**EXERCISE DIRECTIONS**
Make a verbatim copy of the entries below; pictures stay out.
(Beginning of PROVIDED RECORDS)
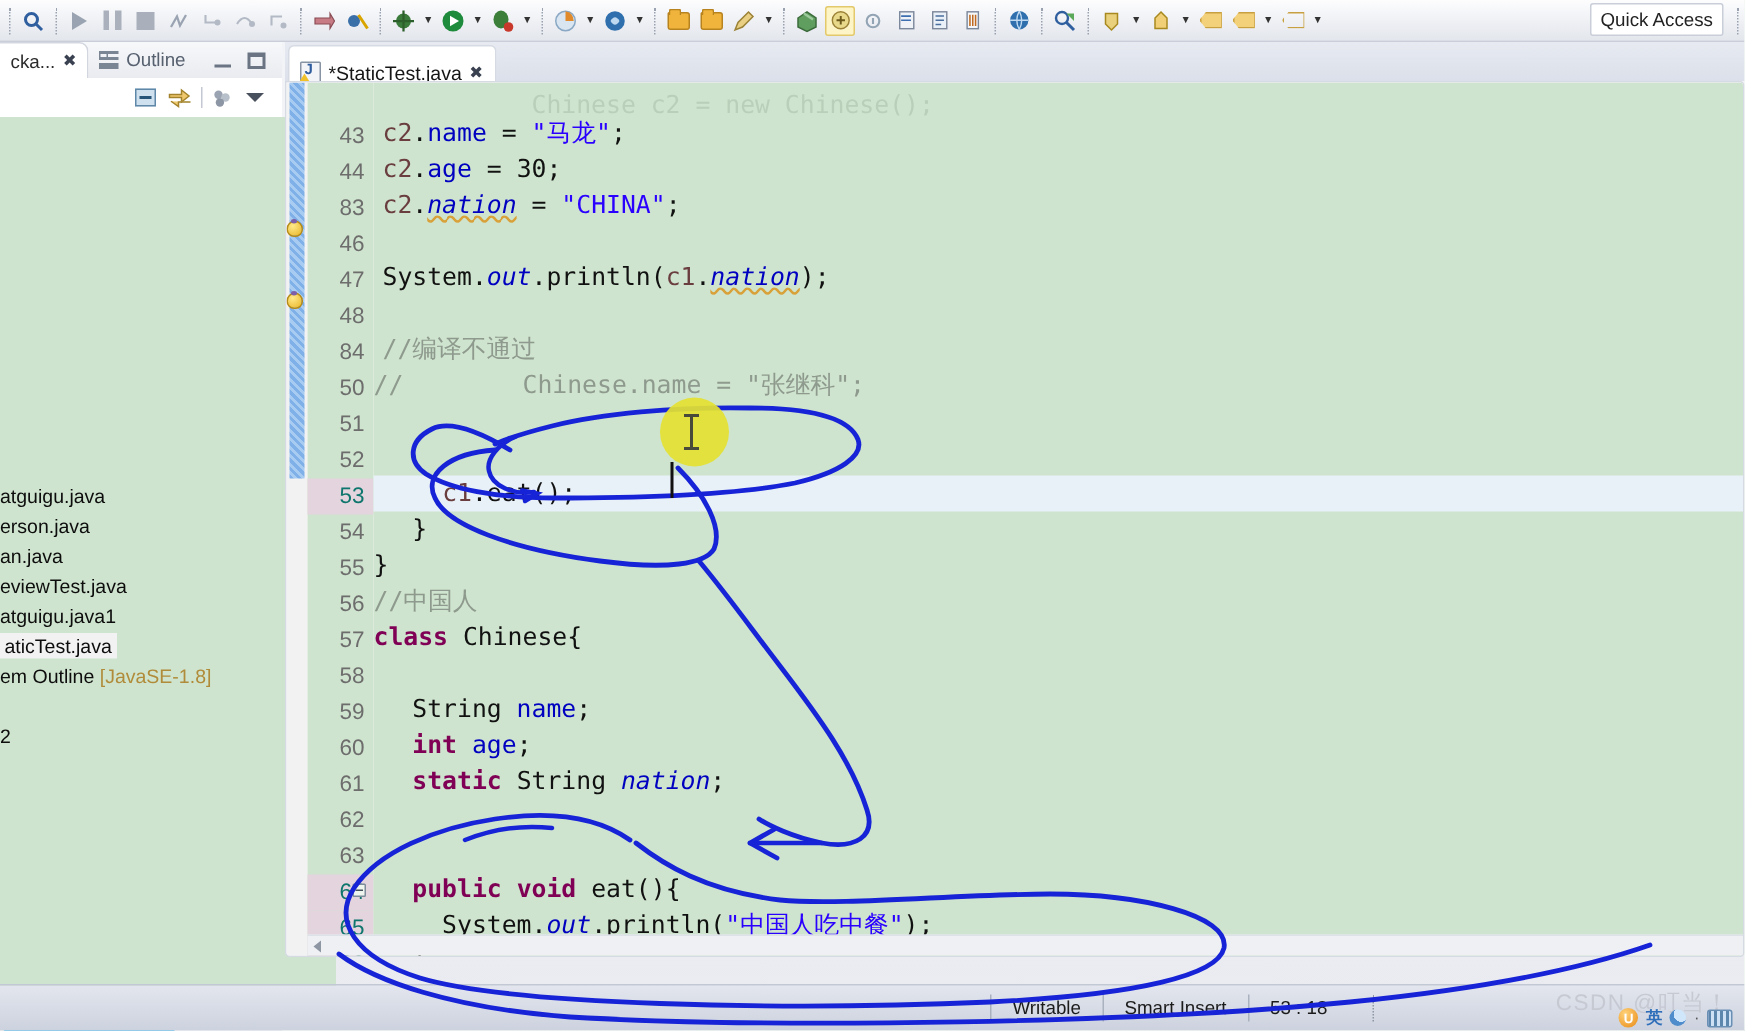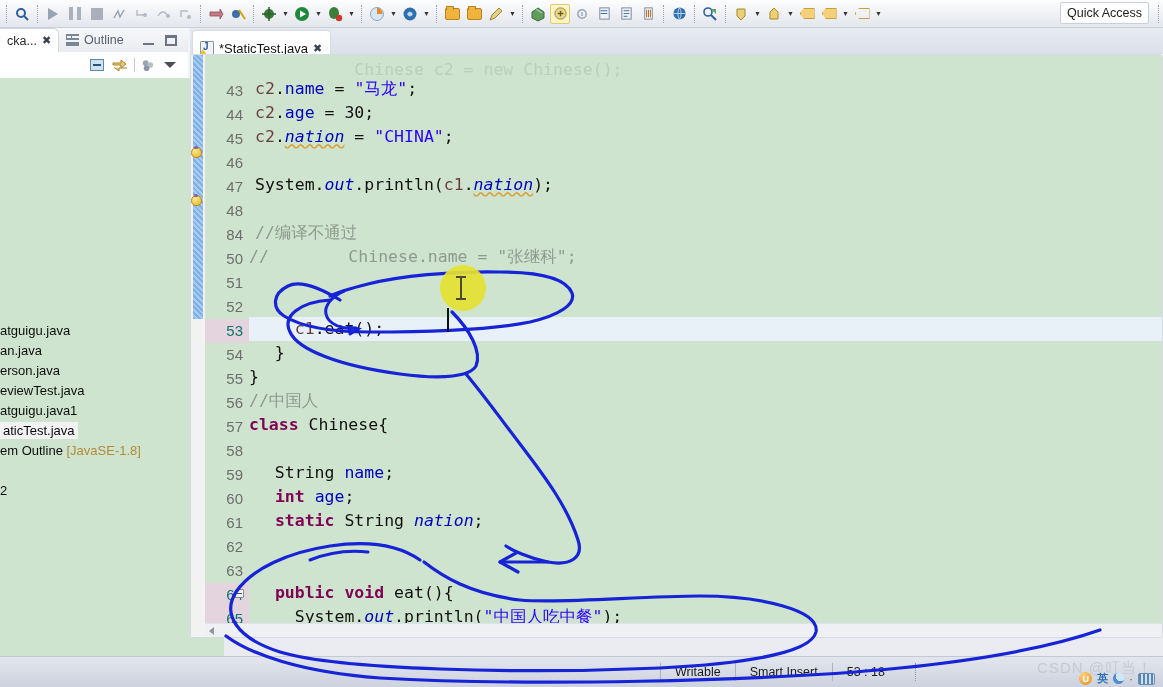--- a/index.html
+++ b/index.html
@@ -479,24 +479,24 @@
       <span class="lt-ico">
           <span class="vcaret"></span>
         </span>
     </div>
 
     <div id="left-tree">
       <div class="tree-row">
         <span class="tlabel">atguigu.java</span>
       </div>
       <div class="tree-row">
+        <span class="tlabel">erson.java</span>
+      </div>
+      <div class="tree-row">
         <span class="tlabel">an.java</span>
-      </div>
-      <div class="tree-row">
-        <span class="tlabel">erson.java</span>
       </div>
       <div class="tree-row">
         <span class="tlabel">eviewTest.java</span>
       </div>
       <div class="tree-row">
         <span class="tlabel">atguigu.java1</span>
       </div>
       <div class="tree-row sel">
         <span class="tlabel">aticTest.java</span>
       </div>
@@ -538,21 +538,21 @@
           </div>
         <div class="ruler-marker" style="top:140px;">
             <div class="bulb"></div>
           </div>
       </div>
 
       <div id="gutter">
         <div class="ln"></div>
         <div class="ln">43</div>
         <div class="ln">44</div>
-        <div class="ln">45</div>
+        <div class="ln">83</div>
         <div class="ln">46</div>
         <div class="ln">47</div>
         <div class="ln">48</div>
         <div class="ln">84</div>
         <div class="ln">50</div>
         <div class="ln">51</div>
         <div class="ln">52</div>
         <div class="ln cur">53</div>
         <div class="ln">54</div>
         <div class="ln">55</div>

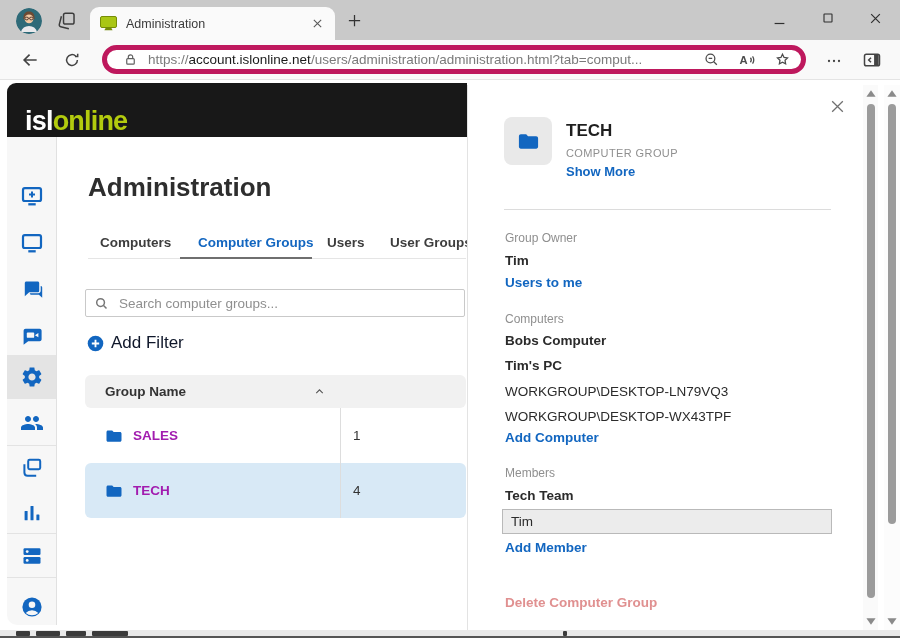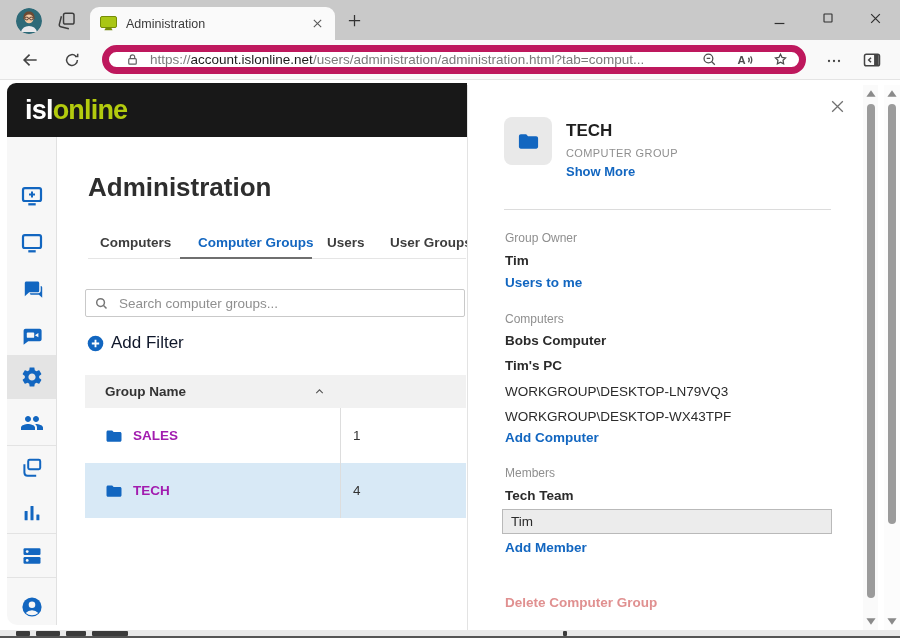--- a/index.html
+++ b/index.html
@@ -11,28 +11,28 @@
   .tabstrip { position:absolute; left:0; top:0; width:900px; height:40px; background:#c9c9c9; }
   .avatar { position:absolute; left:16px; top:8px; width:26px; height:26px; border-radius:50%; overflow:hidden; cursor:pointer; }
   .workspaces { position:absolute; left:56px; top:10px; color:#3c3c3c; }
   .tab { position:absolute; left:90px; top:7px; width:245px; height:33px; background:#fafafa; border-radius:9px 9px 0 0; display:flex; align-items:center; padding:0 10px; }
   .tab-title { font-size:12.5px; color:#3b3b3b; margin-left:9px; flex:1; white-space:nowrap; overflow:hidden; }
   .tab-close { color:#5a5a5a; padding:2px; cursor:pointer; }
   .newtab { position:absolute; left:347px; top:13px; color:#333; cursor:pointer; }
   .winctl { position:absolute; top:12px; color:#2f2f2f; cursor:pointer; }
   .toolbar { position:absolute; left:0; top:40px; width:900px; height:40px; background:#f9f9f9; border-bottom:1px solid #e4e4e4; }
   .navbtn { position:absolute; color:#444; cursor:pointer; }
-  .urlpill { position:absolute; left:102px; top:5px; width:704px; height:29px; background:#fff; border:7px solid #be185d; border-radius:15px; display:flex; align-items:center; padding:0 10px 0 16px; cursor:text; }
+  .urlpill { position:absolute; left:102px; top:5px; width:704px; height:29px; background:#fff; border:5px solid #be185d; border-radius:15px; display:flex; align-items:center; padding:0 10px 0 16px; cursor:text; }
   .url { font-size:13.5px; color:#7a7a7a; margin-left:10px; white-space:nowrap; overflow:hidden; flex:1; }
   .url .host { color:#1b1b1b; }
   .pill-ic { color:#4c4c4c; margin-left:18px; cursor:pointer; flex:none; }
 
   
   .page { position:absolute; left:0; top:80px; width:900px; height:558px; background:#fff; }
-  .appheader { position:absolute; left:7px; top:3px; width:460px; height:54px; background:#181818; border-radius:9px 0 0 0; display:flex; align-items:center; }
+  .appheader { position:absolute; left:7px; top:3px; width:460px; height:54px; background:#181818; border-radius:9px 0 0 0; display:flex; align-items:flex-end; }
   .logo { font-size:27px; font-weight:bold; letter-spacing:-0.8px; color:#fff; margin-left:18px; }
   .logo .online { color:#b3cb0e; }
 
   .sidebar { position:absolute; left:7px; top:57px; width:50px; height:488px; background:#f7f7f7; border-right:1px solid #e1e1e1; border-radius:0 0 0 10px; }
   .side-sel { position:absolute; left:0; top:218px; width:49px; height:44px; background:#e4e4e4; }
   .side-div { position:absolute; left:0; width:49px; height:1px; background:#e3e3e3; }
   .sideic { position:absolute; left:13px; width:24px; height:24px; color:#1266c0; cursor:pointer; }
 
   .h1 { position:absolute; left:88px; top:92px; font-size:26px; font-weight:bold; color:#2e2e2e; }
   .navtab { position:absolute; top:155px; font-size:13.5px; font-weight:600; color:#3d3d3d; cursor:pointer; white-space:nowrap; }
@@ -41,21 +41,21 @@
   .tab-underline { position:absolute; left:180px; top:177px; width:132px; height:2px; background:#6f6f6f; }
 
   .search { position:absolute; left:85px; top:209px; width:380px; height:28px; border:1px solid #c9c9c9; border-radius:2px; background:#fff; font-family:"Liberation Sans",sans-serif; font-size:13.5px; color:#333; padding:0 8px 0 33px; outline:none; }
   .search::placeholder { color:#8f8f8f; }
   .search-ic { position:absolute; left:94px; top:216px; color:#777; pointer-events:none; }
 
   .addfilter { position:absolute; left:87px; top:253px; display:flex; align-items:center; gap:7px; cursor:pointer; }
   .addfilter .lbl { font-size:17px; font-weight:400; color:#0f172a; }
 
   .table { position:absolute; left:85px; top:295px; width:381px; }
-  .trow { display:flex; width:100%; }
+  .trow { display:flex; width:100%;border-radius:6px; }
   .thead { height:33px; background:#f1f1f1; }
   .tbody-row { height:55px; background:#fff; cursor:pointer; }
   .tbody-row.selected { background:#d8e9f6; }
   .c1 { width:255px; display:flex; align-items:center; padding-left:20px; }
   .c2 { flex:1; display:flex; align-items:center; padding-left:12px; border-left:1px solid #ddd; }
   .thead .hdr { font-size:13.5px; font-weight:600; color:#333; }
   .sortcaret { margin-left:auto; margin-right:14px; color:#555; }
   .gname { font-size:13.5px; font-weight:600; color:#a21caf; margin-left:10px; }
   .gcount { font-size:13.5px; color:#333; }
   .folder { color:#1266c0; flex:none; }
(End of PROVIDED RECORDS)
**THE ANSWER**
--- a/index.html
+++ b/index.html
@@ -479,24 +479,24 @@
       <span class="lt-ico">
           <span class="vcaret"></span>
         </span>
     </div>
 
     <div id="left-tree">
       <div class="tree-row">
         <span class="tlabel">atguigu.java</span>
       </div>
       <div class="tree-row">
+        <span class="tlabel">erson.java</span>
+      </div>
+      <div class="tree-row">
         <span class="tlabel">an.java</span>
-      </div>
-      <div class="tree-row">
-        <span class="tlabel">erson.java</span>
       </div>
       <div class="tree-row">
         <span class="tlabel">eviewTest.java</span>
       </div>
       <div class="tree-row">
         <span class="tlabel">atguigu.java1</span>
       </div>
       <div class="tree-row sel">
         <span class="tlabel">aticTest.java</span>
       </div>
@@ -538,21 +538,21 @@
           </div>
         <div class="ruler-marker" style="top:140px;">
             <div class="bulb"></div>
           </div>
       </div>
 
       <div id="gutter">
         <div class="ln"></div>
         <div class="ln">43</div>
         <div class="ln">44</div>
-        <div class="ln">45</div>
+        <div class="ln">83</div>
         <div class="ln">46</div>
         <div class="ln">47</div>
         <div class="ln">48</div>
         <div class="ln">84</div>
         <div class="ln">50</div>
         <div class="ln">51</div>
         <div class="ln">52</div>
         <div class="ln cur">53</div>
         <div class="ln">54</div>
         <div class="ln">55</div>

--- a/index.html
+++ b/index.html
@@ -11,28 +11,28 @@
   .tabstrip { position:absolute; left:0; top:0; width:900px; height:40px; background:#c9c9c9; }
   .avatar { position:absolute; left:16px; top:8px; width:26px; height:26px; border-radius:50%; overflow:hidden; cursor:pointer; }
   .workspaces { position:absolute; left:56px; top:10px; color:#3c3c3c; }
   .tab { position:absolute; left:90px; top:7px; width:245px; height:33px; background:#fafafa; border-radius:9px 9px 0 0; display:flex; align-items:center; padding:0 10px; }
   .tab-title { font-size:12.5px; color:#3b3b3b; margin-left:9px; flex:1; white-space:nowrap; overflow:hidden; }
   .tab-close { color:#5a5a5a; padding:2px; cursor:pointer; }
   .newtab { position:absolute; left:347px; top:13px; color:#333; cursor:pointer; }
   .winctl { position:absolute; top:12px; color:#2f2f2f; cursor:pointer; }
   .toolbar { position:absolute; left:0; top:40px; width:900px; height:40px; background:#f9f9f9; border-bottom:1px solid #e4e4e4; }
   .navbtn { position:absolute; color:#444; cursor:pointer; }
-  .urlpill { position:absolute; left:102px; top:5px; width:704px; height:29px; background:#fff; border:7px solid #be185d; border-radius:15px; display:flex; align-items:center; padding:0 10px 0 16px; cursor:text; }
+  .urlpill { position:absolute; left:102px; top:5px; width:704px; height:29px; background:#fff; border:5px solid #be185d; border-radius:15px; display:flex; align-items:center; padding:0 10px 0 16px; cursor:text; }
   .url { font-size:13.5px; color:#7a7a7a; margin-left:10px; white-space:nowrap; overflow:hidden; flex:1; }
   .url .host { color:#1b1b1b; }
   .pill-ic { color:#4c4c4c; margin-left:18px; cursor:pointer; flex:none; }
 
   
   .page { position:absolute; left:0; top:80px; width:900px; height:558px; background:#fff; }
-  .appheader { position:absolute; left:7px; top:3px; width:460px; height:54px; background:#181818; border-radius:9px 0 0 0; display:flex; align-items:center; }
+  .appheader { position:absolute; left:7px; top:3px; width:460px; height:54px; background:#181818; border-radius:9px 0 0 0; display:flex; align-items:flex-end; }
   .logo { font-size:27px; font-weight:bold; letter-spacing:-0.8px; color:#fff; margin-left:18px; }
   .logo .online { color:#b3cb0e; }
 
   .sidebar { position:absolute; left:7px; top:57px; width:50px; height:488px; background:#f7f7f7; border-right:1px solid #e1e1e1; border-radius:0 0 0 10px; }
   .side-sel { position:absolute; left:0; top:218px; width:49px; height:44px; background:#e4e4e4; }
   .side-div { position:absolute; left:0; width:49px; height:1px; background:#e3e3e3; }
   .sideic { position:absolute; left:13px; width:24px; height:24px; color:#1266c0; cursor:pointer; }
 
   .h1 { position:absolute; left:88px; top:92px; font-size:26px; font-weight:bold; color:#2e2e2e; }
   .navtab { position:absolute; top:155px; font-size:13.5px; font-weight:600; color:#3d3d3d; cursor:pointer; white-space:nowrap; }
@@ -41,21 +41,21 @@
   .tab-underline { position:absolute; left:180px; top:177px; width:132px; height:2px; background:#6f6f6f; }
 
   .search { position:absolute; left:85px; top:209px; width:380px; height:28px; border:1px solid #c9c9c9; border-radius:2px; background:#fff; font-family:"Liberation Sans",sans-serif; font-size:13.5px; color:#333; padding:0 8px 0 33px; outline:none; }
   .search::placeholder { color:#8f8f8f; }
   .search-ic { position:absolute; left:94px; top:216px; color:#777; pointer-events:none; }
 
   .addfilter { position:absolute; left:87px; top:253px; display:flex; align-items:center; gap:7px; cursor:pointer; }
   .addfilter .lbl { font-size:17px; font-weight:400; color:#0f172a; }
 
   .table { position:absolute; left:85px; top:295px; width:381px; }
-  .trow { display:flex; width:100%; }
+  .trow { display:flex; width:100%;border-radius:6px; }
   .thead { height:33px; background:#f1f1f1; }
   .tbody-row { height:55px; background:#fff; cursor:pointer; }
   .tbody-row.selected { background:#d8e9f6; }
   .c1 { width:255px; display:flex; align-items:center; padding-left:20px; }
   .c2 { flex:1; display:flex; align-items:center; padding-left:12px; border-left:1px solid #ddd; }
   .thead .hdr { font-size:13.5px; font-weight:600; color:#333; }
   .sortcaret { margin-left:auto; margin-right:14px; color:#555; }
   .gname { font-size:13.5px; font-weight:600; color:#a21caf; margin-left:10px; }
   .gcount { font-size:13.5px; color:#333; }
   .folder { color:#1266c0; flex:none; }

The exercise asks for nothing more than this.